(Pictures paired with source code)
BEGIN

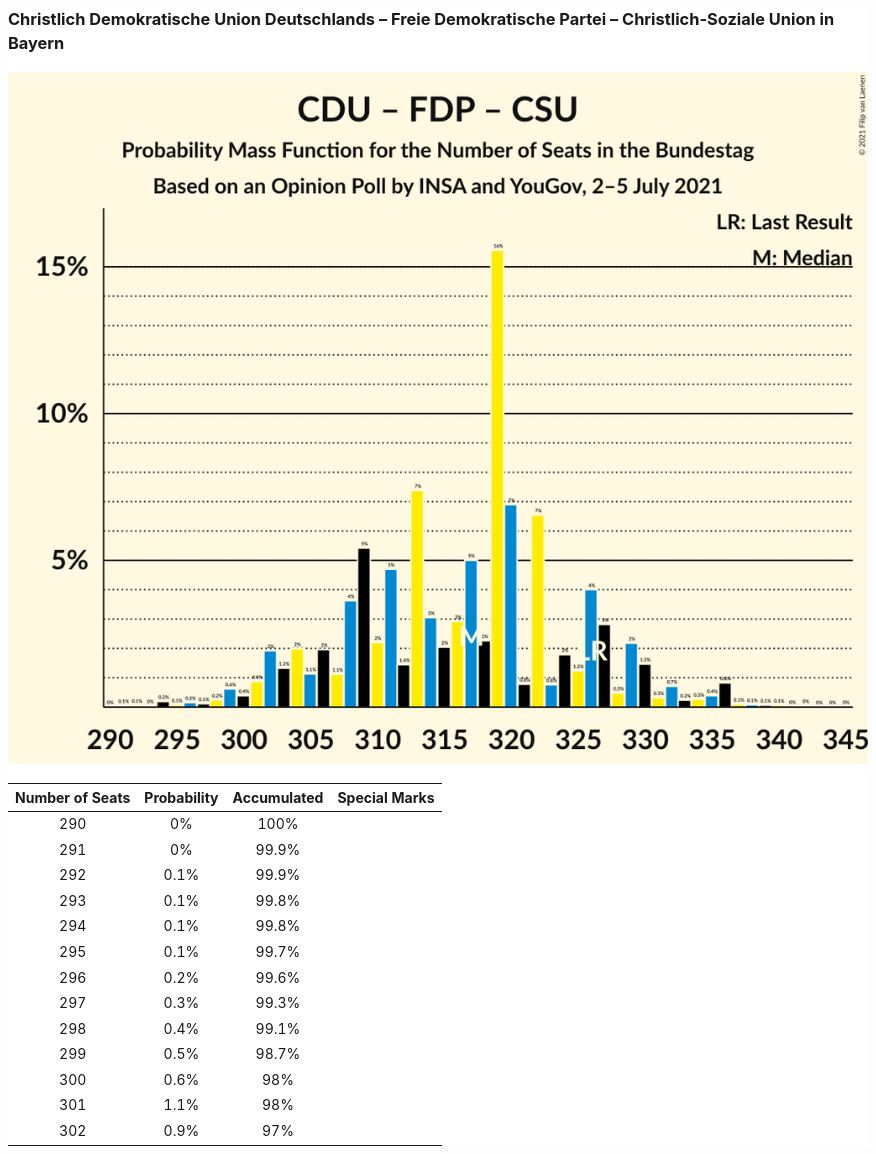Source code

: ### Christlich Demokratische Union Deutschlands – Freie Demokratische Partei – Christlich-Soziale Union in Bayern

![Graph with seats probability mass function not yet produced](2021-07-05-INSAandYouGov-coalitions-seats-pmf-cdu–fdp–csu.png "Seats Probability Mass Function")

| Number of Seats | Probability | Accumulated | Special Marks |
|:---------------:|:-----------:|:-----------:|:-------------:|
| 290 | 0% | 100% |  |
| 291 | 0% | 99.9% |  |
| 292 | 0.1% | 99.9% |  |
| 293 | 0.1% | 99.8% |  |
| 294 | 0.1% | 99.8% |  |
| 295 | 0.1% | 99.7% |  |
| 296 | 0.2% | 99.6% |  |
| 297 | 0.3% | 99.3% |  |
| 298 | 0.4% | 99.1% |  |
| 299 | 0.5% | 98.7% |  |
| 300 | 0.6% | 98% |  |
| 301 | 1.1% | 98% |  |
| 302 | 0.9% | 97% |  |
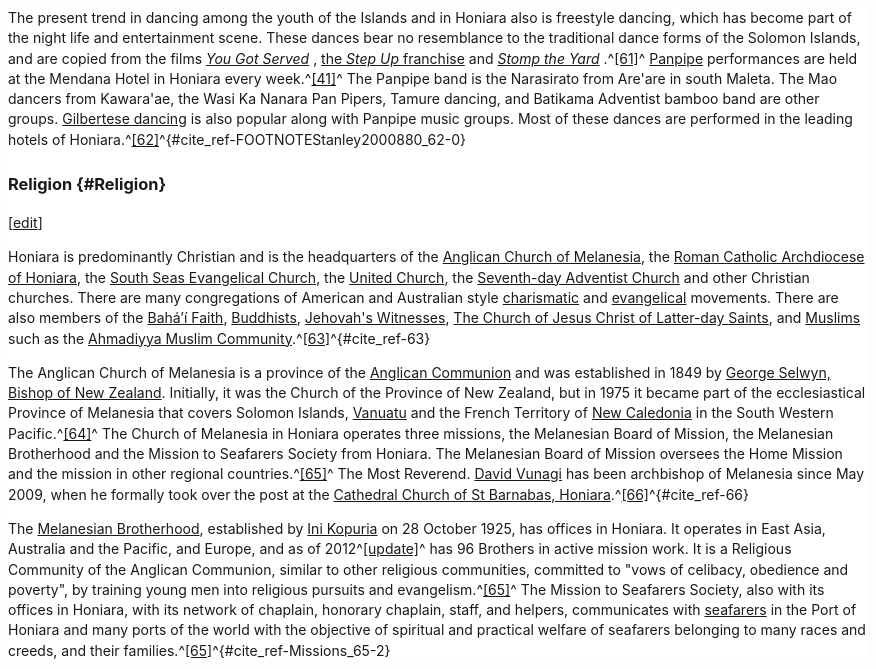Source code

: The present trend in dancing among the youth of the Islands and in Honiara also is freestyle dancing, which has become part of the night life and entertainment scene. These dances bear no resemblance to the traditional dance forms of the Solomon Islands, and are copied from the films *[You Got Served](/wiki/You_Got_Served "You Got Served")* , [the *Step Up* franchise](/wiki/Step_Up_(film_series) "Step Up (film series)") and *[Stomp the Yard](/wiki/Stomp_the_Yard "Stomp the Yard")* .^[\[61\]](#cite_note-61)^ [Panpipe](/wiki/Panpipe "Panpipe") performances are held at the Mendana Hotel in Honiara every week.^[\[41\]](#cite_note-Guadal-41)^ The Panpipe band is the Narasirato from Are'are in south Maleta. The Mao dancers from Kawara'ae, the Wasi Ka Nanara Pan Pipers, Tamure dancing, and Batikama Adventist bamboo band are other groups. [Gilbertese dancing](/wiki/Gilbertese_dancing "Gilbertese dancing") is also popular along with Panpipe music groups. Most of these dances are performed in the leading hotels of Honiara.^[\[62\]](#cite_note-FOOTNOTEStanley2000880-62)^{#cite_ref-FOOTNOTEStanley2000880_62-0}  

### Religion {#Religion}

\[[edit](/w/index.php?title=Honiara&action=edit&section=20 "Edit section: Religion")\]

Honiara is predominantly Christian and is the headquarters of the [Anglican Church of Melanesia](/wiki/Anglican_Church_of_Melanesia "Anglican Church of Melanesia"), the [Roman Catholic Archdiocese of Honiara](/wiki/Roman_Catholic_Archdiocese_of_Honiara "Roman Catholic Archdiocese of Honiara"), the [South Seas Evangelical Church](/wiki/South_Seas_Evangelical_Church "South Seas Evangelical Church"), the [United Church](/wiki/United_Church_in_Papua_New_Guinea_and_Solomon_Islands "United Church in Papua New Guinea and Solomon Islands"), the [Seventh-day Adventist Church](/wiki/Seventh-day_Adventist_Church "Seventh-day Adventist Church") and other Christian churches. There are many congregations of American and Australian style [charismatic](/wiki/Charismatic_(Christians) "Charismatic (Christians)") and [evangelical](/wiki/Evangelicalism "Evangelicalism") movements. There are also members of the [Baháʼí Faith](/wiki/Bah%C3%A1%CA%BC%C3%AD_Faith "Baháʼí Faith"), [Buddhists](/wiki/Buddhist "Buddhist"), [Jehovah's Witnesses](/wiki/Jehovah%27s_Witness "Jehovah's Witness"), [The Church of Jesus Christ of Latter-day Saints](/wiki/Mormon "Mormon"), and [Muslims](/wiki/Muslim "Muslim") such as the [Ahmadiyya Muslim Community](/wiki/Ahmadiyya_Muslim_Community "Ahmadiyya Muslim Community").^[\[63\]](#cite_note-63)^{#cite_ref-63}

The Anglican Church of Melanesia is a province of the [Anglican Communion](/wiki/Anglican_Communion "Anglican Communion") and was established in 1849 by [George Selwyn, Bishop of New Zealand](/wiki/George_Selwyn_(Bishop_of_New_Zealand) "George Selwyn (Bishop of New Zealand)"). Initially, it was the Church of the Province of New Zealand, but in 1975 it became part of the ecclesiastical Province of Melanesia that covers Solomon Islands, [Vanuatu](/wiki/Vanuatu "Vanuatu") and the French Territory of [New Caledonia](/wiki/New_Caledonia "New Caledonia") in the South Western Pacific.^[\[64\]](#cite_note-64)^ The Church of Melanesia in Honiara operates three missions, the Melanesian Board of Mission, the Melanesian Brotherhood and the Mission to Seafarers Society from Honiara. The Melanesian Board of Mission oversees the Home Mission and the mission in other regional countries.^[\[65\]](#cite_note-Missions-65)^ The Most Reverend. [David Vunagi](/wiki/David_Vunagi "David Vunagi") has been archbishop of Melanesia since May 2009, when he formally took over the post at the [Cathedral Church of St Barnabas, Honiara](/wiki/Cathedral_Church_of_St_Barnabas,_Honiara "Cathedral Church of St Barnabas, Honiara").^[\[66\]](#cite_note-66)^{#cite_ref-66}

The [Melanesian Brotherhood](/wiki/Melanesian_Brotherhood "Melanesian Brotherhood"), established by [Ini Kopuria](/wiki/Ini_Kopuria "Ini Kopuria") on 28 October 1925, has offices in Honiara. It operates in East Asia, Australia and the Pacific, and Europe, and as of 2012^[\[update\]](https://en.wikipedia.org/w/index.php?title=Honiara&action=edit)^ has 96 Brothers in active mission work. It is a Religious Community of the Anglican Communion, similar to other religious communities, committed to "vows of celibacy, obedience and poverty", by training young men into religious pursuits and evangelism.^[\[65\]](#cite_note-Missions-65)^ The Mission to Seafarers Society, also with its offices in Honiara, with its network of chaplain, honorary chaplain, staff, and helpers, communicates with [seafarers](/wiki/Seafarers "Seafarers") in the Port of Honiara and many ports of the world with the objective of spiritual and practical welfare of seafarers belonging to many races and creeds, and their families.^[\[65\]](#cite_note-Missions-65)^{#cite_ref-Missions_65-2}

END

Exercise directions: A single number is expected: the count of lines in the entries that carry the string "Probability".

Answer to the exercise: 2